Trois mille personnes au moins, venus du Cameroun tout entier ont assisté, la mine contrite par un chagrin visiblement perceptible, à l’inhumation du père du combat de la presse indépendante au Cameroun. Dans une ambiance atterrée, ponctuée d’une solennité digne du rang qui incombe à cet homme s’étant distingué durant son existence par son action militante, les personnes présentent ce jour ont rendu leurs derniers hommages avant que le corps de Pius Noumeni Njawé, ne soit inhumé auprès de ses ancêtres.
Déroulement
Dès le vendredi soir, le regroupement Babouantou a été rapidement pris d’assaut par de nombreuses personnes venues assister à la grande veillée. Une veillée mortuaire qui a permis aux membres de la famille, aux amis et connaissances de se recueillir toute la nuit par des chants et des prières, en présence du corps. Aux premières heures de la journée, l’aménagement du site par le comité d’organisation afin d’accueillir le maximum d’individus, s’est déroulé avec promptitude et tact. Une célérité qui a contribué à faire démarrer la cérémonie autour de 9 heures et demie, par l’arrivée du corps sur le lieu de l’homélie funeste.

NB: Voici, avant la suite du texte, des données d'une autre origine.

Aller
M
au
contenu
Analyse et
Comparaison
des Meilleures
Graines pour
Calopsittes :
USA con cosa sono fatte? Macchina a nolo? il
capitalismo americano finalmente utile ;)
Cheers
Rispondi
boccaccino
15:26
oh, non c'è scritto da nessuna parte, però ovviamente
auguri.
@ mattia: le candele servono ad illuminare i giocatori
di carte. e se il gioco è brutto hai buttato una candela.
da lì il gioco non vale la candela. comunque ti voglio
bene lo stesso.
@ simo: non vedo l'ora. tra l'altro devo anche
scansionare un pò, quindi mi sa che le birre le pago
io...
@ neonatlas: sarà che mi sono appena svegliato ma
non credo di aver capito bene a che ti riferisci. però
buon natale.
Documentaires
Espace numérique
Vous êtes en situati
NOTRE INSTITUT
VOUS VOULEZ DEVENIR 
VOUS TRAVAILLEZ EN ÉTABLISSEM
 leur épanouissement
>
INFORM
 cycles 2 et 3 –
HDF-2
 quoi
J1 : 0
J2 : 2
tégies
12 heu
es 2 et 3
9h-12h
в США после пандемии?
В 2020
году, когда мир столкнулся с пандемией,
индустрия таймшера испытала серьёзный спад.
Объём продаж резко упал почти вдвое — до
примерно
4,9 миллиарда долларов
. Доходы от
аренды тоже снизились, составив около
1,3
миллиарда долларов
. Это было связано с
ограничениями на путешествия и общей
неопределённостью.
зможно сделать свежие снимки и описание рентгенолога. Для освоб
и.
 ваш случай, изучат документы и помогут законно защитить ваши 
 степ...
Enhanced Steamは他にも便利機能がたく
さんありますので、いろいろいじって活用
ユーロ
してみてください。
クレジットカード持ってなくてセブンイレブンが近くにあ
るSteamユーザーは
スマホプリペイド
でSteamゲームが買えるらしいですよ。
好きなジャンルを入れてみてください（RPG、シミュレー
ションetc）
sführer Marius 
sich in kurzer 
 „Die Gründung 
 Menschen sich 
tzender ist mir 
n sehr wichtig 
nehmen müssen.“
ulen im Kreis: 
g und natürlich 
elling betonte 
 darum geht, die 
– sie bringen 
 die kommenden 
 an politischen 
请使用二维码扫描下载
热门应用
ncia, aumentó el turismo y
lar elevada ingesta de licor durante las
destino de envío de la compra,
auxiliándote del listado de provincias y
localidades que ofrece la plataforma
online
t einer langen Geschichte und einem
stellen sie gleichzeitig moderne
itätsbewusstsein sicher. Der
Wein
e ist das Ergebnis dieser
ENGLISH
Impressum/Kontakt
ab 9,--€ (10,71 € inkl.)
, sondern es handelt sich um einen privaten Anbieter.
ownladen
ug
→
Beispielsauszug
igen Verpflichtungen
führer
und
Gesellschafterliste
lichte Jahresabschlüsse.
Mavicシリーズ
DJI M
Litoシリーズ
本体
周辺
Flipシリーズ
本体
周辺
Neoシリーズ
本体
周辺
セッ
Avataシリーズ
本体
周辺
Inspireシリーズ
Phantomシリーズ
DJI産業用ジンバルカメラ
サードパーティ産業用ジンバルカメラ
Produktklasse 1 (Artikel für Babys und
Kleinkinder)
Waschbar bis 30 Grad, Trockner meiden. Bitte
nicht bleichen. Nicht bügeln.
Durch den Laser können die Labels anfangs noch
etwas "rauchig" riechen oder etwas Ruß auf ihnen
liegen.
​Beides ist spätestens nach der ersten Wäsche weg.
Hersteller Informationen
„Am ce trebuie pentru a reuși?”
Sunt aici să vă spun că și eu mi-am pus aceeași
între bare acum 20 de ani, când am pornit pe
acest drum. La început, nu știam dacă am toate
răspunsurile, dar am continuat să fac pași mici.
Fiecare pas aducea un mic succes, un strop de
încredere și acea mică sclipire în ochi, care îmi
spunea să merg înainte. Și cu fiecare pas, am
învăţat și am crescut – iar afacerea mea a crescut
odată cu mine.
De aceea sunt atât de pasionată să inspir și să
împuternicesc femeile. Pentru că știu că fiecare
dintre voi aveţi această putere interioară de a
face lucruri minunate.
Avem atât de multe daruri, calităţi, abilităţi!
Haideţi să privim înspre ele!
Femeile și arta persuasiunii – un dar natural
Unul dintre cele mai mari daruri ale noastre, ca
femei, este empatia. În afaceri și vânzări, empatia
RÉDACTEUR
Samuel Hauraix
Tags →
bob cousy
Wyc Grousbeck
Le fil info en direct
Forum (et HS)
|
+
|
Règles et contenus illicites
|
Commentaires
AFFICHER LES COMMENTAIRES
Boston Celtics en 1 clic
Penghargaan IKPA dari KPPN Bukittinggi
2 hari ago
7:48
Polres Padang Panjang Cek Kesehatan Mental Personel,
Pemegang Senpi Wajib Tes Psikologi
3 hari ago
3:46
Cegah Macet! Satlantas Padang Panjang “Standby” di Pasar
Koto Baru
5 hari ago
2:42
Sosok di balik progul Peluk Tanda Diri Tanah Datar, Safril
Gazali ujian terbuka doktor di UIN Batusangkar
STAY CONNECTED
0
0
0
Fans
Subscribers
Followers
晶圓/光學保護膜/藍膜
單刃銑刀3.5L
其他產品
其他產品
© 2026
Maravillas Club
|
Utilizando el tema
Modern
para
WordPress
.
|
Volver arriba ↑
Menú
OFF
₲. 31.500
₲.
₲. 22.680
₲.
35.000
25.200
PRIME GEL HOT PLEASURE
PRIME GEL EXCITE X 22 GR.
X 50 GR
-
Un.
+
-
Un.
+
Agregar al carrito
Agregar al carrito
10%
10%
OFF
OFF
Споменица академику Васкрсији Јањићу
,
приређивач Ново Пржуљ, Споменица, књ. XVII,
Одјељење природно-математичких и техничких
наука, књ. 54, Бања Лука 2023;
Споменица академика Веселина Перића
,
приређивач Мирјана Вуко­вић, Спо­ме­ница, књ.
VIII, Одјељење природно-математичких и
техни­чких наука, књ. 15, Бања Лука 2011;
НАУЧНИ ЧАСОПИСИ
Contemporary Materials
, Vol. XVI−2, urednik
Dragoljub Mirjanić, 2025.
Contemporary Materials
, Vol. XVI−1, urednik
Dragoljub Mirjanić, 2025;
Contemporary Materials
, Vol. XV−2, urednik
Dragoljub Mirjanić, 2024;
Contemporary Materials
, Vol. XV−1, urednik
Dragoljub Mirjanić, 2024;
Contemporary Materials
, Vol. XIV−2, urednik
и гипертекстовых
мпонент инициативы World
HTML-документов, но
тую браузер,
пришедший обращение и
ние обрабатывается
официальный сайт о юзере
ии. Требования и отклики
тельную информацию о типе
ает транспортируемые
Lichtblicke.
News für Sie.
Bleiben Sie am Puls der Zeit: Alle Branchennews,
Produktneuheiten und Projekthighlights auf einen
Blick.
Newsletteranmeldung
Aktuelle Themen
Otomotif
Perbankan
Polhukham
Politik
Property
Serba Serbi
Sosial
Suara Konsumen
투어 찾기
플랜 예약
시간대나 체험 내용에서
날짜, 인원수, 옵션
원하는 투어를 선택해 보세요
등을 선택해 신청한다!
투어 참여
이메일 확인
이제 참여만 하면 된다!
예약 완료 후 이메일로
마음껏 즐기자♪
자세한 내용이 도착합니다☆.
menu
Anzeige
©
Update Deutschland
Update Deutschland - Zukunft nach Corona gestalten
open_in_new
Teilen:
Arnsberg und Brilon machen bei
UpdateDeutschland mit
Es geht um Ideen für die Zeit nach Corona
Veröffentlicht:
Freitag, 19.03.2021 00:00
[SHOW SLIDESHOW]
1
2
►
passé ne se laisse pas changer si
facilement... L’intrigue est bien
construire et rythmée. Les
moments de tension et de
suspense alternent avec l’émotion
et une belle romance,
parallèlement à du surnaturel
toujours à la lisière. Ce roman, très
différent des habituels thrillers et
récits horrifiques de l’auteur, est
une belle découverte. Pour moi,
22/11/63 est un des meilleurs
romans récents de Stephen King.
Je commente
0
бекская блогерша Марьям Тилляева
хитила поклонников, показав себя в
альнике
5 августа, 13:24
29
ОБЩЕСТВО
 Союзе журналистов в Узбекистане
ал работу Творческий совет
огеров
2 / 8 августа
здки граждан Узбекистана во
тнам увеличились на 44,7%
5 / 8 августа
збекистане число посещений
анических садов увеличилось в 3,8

Entouré d’une haie de bouquets comme pour dresser à Pius Njawé une dernière salve d’honneur, les tentes ont été dressées tout autour du cercueil. Le programme a débuté par un office religieux organisé conjointement par les prélats de l’église catholique et protestante. Les témoignages, rentrant dans la deuxième phase du programme, ont été l’occasion pour diverses personnalités tant camerounaises qu’étrangères, d’étayer exhaustivement la vie du fondateur du journal le Messager. Une vie singulière décrite de manière différente par la trentaine d’intervenants mais dont la finalité a été de démontrer la pertinence de l’œuvre accomplie. Une œuvre que Séverin Tchounkeu, ami du défunt et directeur de publication, n’a pas hésité à relever en concluant dans son témoignage que même si un des généraux de la guerre était tombé, la lutte était loin d’être finie.
Adieu
La cérémonie sépulcrale s’est achevée par l’ensevelissement discret et sélectif du digne fils de Babouantou. Une inhumation faite en présence d’un nombre restreint de personnes permettant parallèlement de recevoir autour d’une collation, les milliers de personnes venues des quatre coins du pays. Des personnes attristées de voir un homme caractérisé par sa témérité et la poursuite sans faille de ses ambitions, s’en aller à tout vent. Partir pour toujours, bien que dans les mémoires et ce en raison de l’ampleur de la partition jouée par ce dernier sur la terre, aucun ennemi dont pas même la mort, ne pourra éroder de l’histoire de la presse africaine en générale et camerounaise en particulier.
Un nom gravé éternellement dans la mémoire de tous que, tenant compte du fait que pour chacun des baobabs qui tombe une dizaine d’autre s’élève, les générations à venir, héritières de ce combat, pérennisent ce courage légendaire et cette quête pour la liberté avec autant de dextérité, dans le respect des valeurs déontologiques. Ce n’est certainement qu’à cet instant que, le messager de la liberté d’expression et de la presse, pourra reposer en paix, heureux d’avoir atteint un partie importante de son objectif. Adieu.